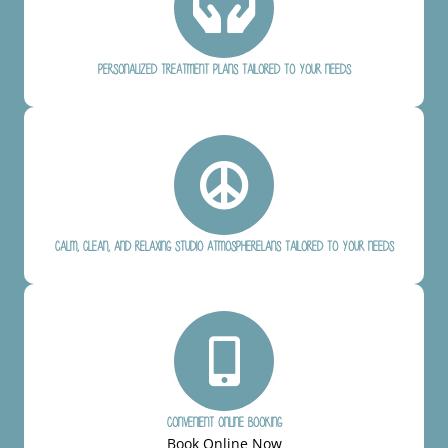
Personalized treatment plans tailored to your needs
Calm, clean, and relaxing studio atmospherelans tailored to your needs
Convenient online booking
Book Online Now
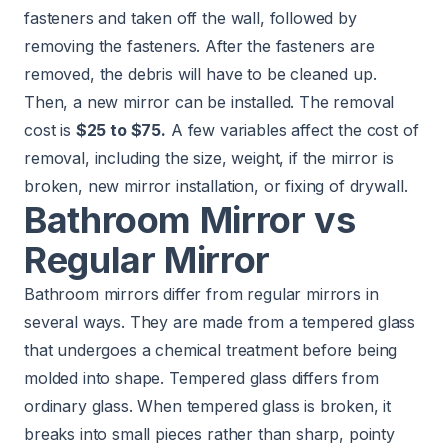
fasteners and taken off the wall, followed by
removing the fasteners. After the fasteners are
removed, the debris will have to be cleaned up.
Then, a new mirror can be installed. The removal
cost is
$25 to $75.
A few variables affect the cost of
removal, including the size, weight, if the mirror is
broken, new mirror installation, or fixing of drywall.
Bathroom Mirror vs
Regular Mirror
Bathroom mirrors differ from regular mirrors in
several ways. They are made from a tempered glass
that undergoes a chemical treatment before being
molded into shape. Tempered glass differs from
ordinary glass. When tempered glass is broken, it
breaks into small pieces rather than sharp, pointy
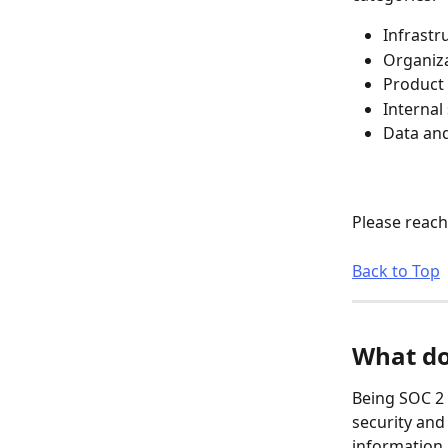
Infrastr
Organiza
Product 
Internal
Data and
Please reach
Back to Top
What do
Being SOC 2 
security and
information 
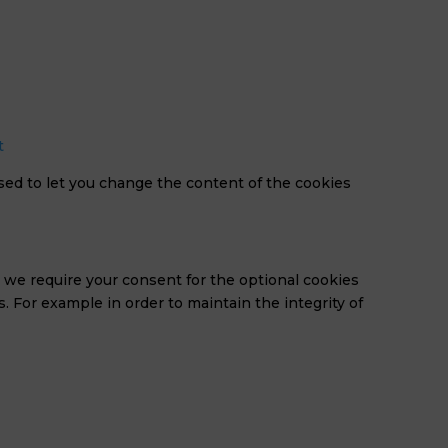
t
sed to let you change the content of the cookies
n we require your consent for the optional cookies
s. For example in order to maintain the integrity of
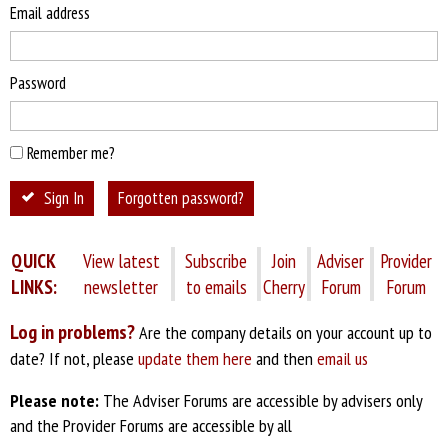
Email address
Password
Remember me?
Sign In
Forgotten password?
QUICK
View latest
Subscribe
Join
Adviser
Provider
LINKS:
newsletter
to emails
Cherry
Forum
Forum
Log in problems?
Are the company details on your account up to
date? If not, please
update them here
and then
email us
Please note:
The Adviser Forums are accessible by advisers only
and the Provider Forums are accessible by all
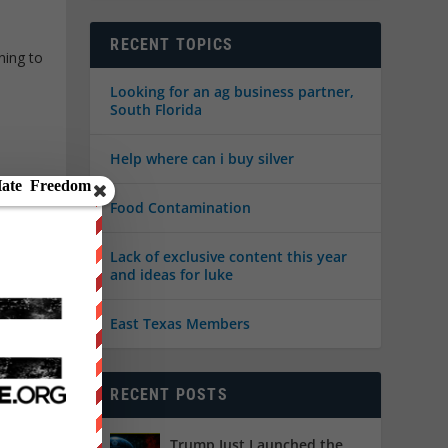
RECENT TOPICS
ning to
Looking for an ag business partner,
South Florida
Help where can i buy silver
Food Contamination
Lack of exclusive content this year
and ideas for luke
East Texas Members
RECENT POSTS
ed
,
U.S.
Trump Just Launched the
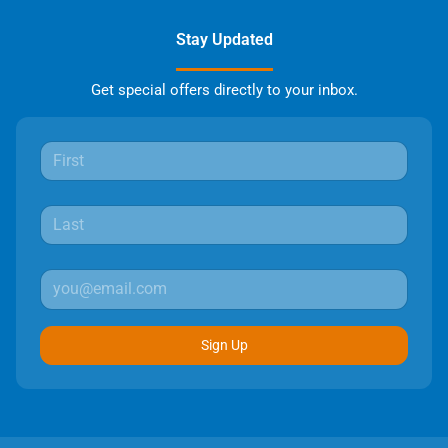
Stay Updated
Get special offers directly to your inbox.
Sign Up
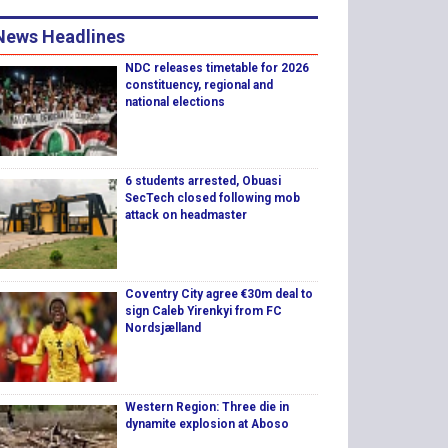
News Headlines
NDC releases timetable for 2026
constituency, regional and
national elections
6 students arrested, Obuasi
SecTech closed following mob
attack on headmaster
Coventry City agree €30m deal to
sign Caleb Yirenkyi from FC
Nordsjælland
Western Region: Three die in
dynamite explosion at Aboso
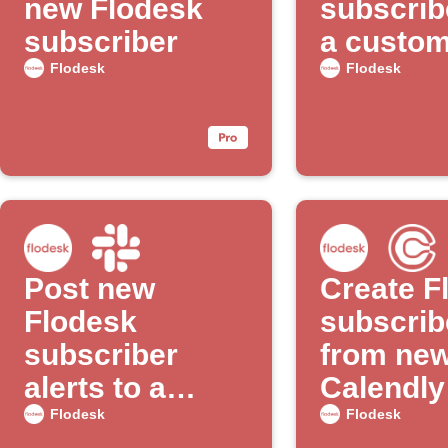
new Flodesk
subscrib
subscriber
a custome
with Goo
Flodesk
Flodesk
Ads
Post new
Create F
Flodesk
subscrib
subscriber
from ne
alerts to a
Calendly
Slack channel
appoint
Flodesk
Flodesk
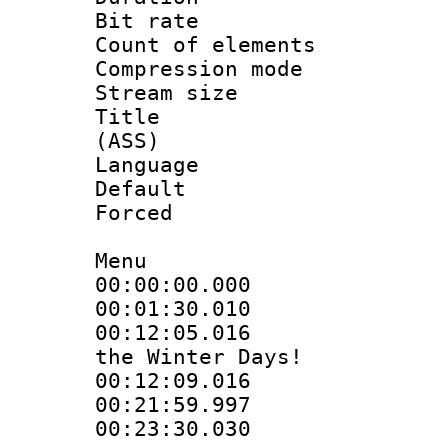
Bit rate :
Count of elem
Compression mo
Stream size 
Title : D
(ASS)
Language 
Default
Forced
Menu
00:00:00.000
00:01:30.01
00:12:05.016 
the Winter Days!
00:12:09.016
00:21:59.99
00:23:30.030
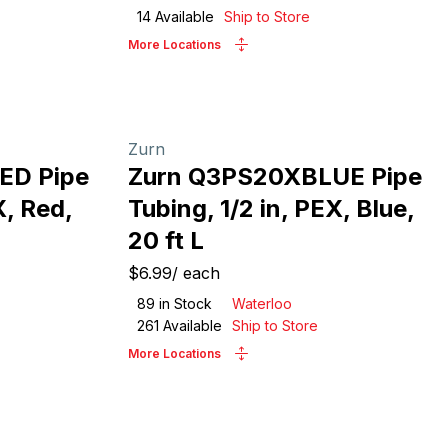
14
Available
Ship to Store
More Locations
Zurn
ED Pipe
Zurn Q3PS20XBLUE Pipe
X, Red,
Tubing, 1/2 in, PEX, Blue,
20 ft L
$6.99
/
each
89
in Stock
Waterloo
261
Available
Ship to Store
More Locations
★ ★ ★ ★
Task statement> Precisely those lines above that run from the line with "Being SOC 2" up to and including the line with "and the Provider Forums are accessible by all" are to be set down, with the pictures omitted.

Solution to this task>
Being SOC 2 
security and
information 
t
sed to let you change the content of the cookies
n we require your consent for the optional cookies
s. For example in order to maintain the integrity of
Email address
Password
Remember me?
Sign In
Forgotten password?
QUICK
View latest
Subscribe
Join
Adviser
Provider
LINKS:
newsletter
to emails
Cherry
Forum
Forum
Log in problems?
Are the company details on your account up to
date? If not, please
update them here
and then
email us
Please note:
The Adviser Forums are accessible by advisers only
and the Provider Forums are accessible by all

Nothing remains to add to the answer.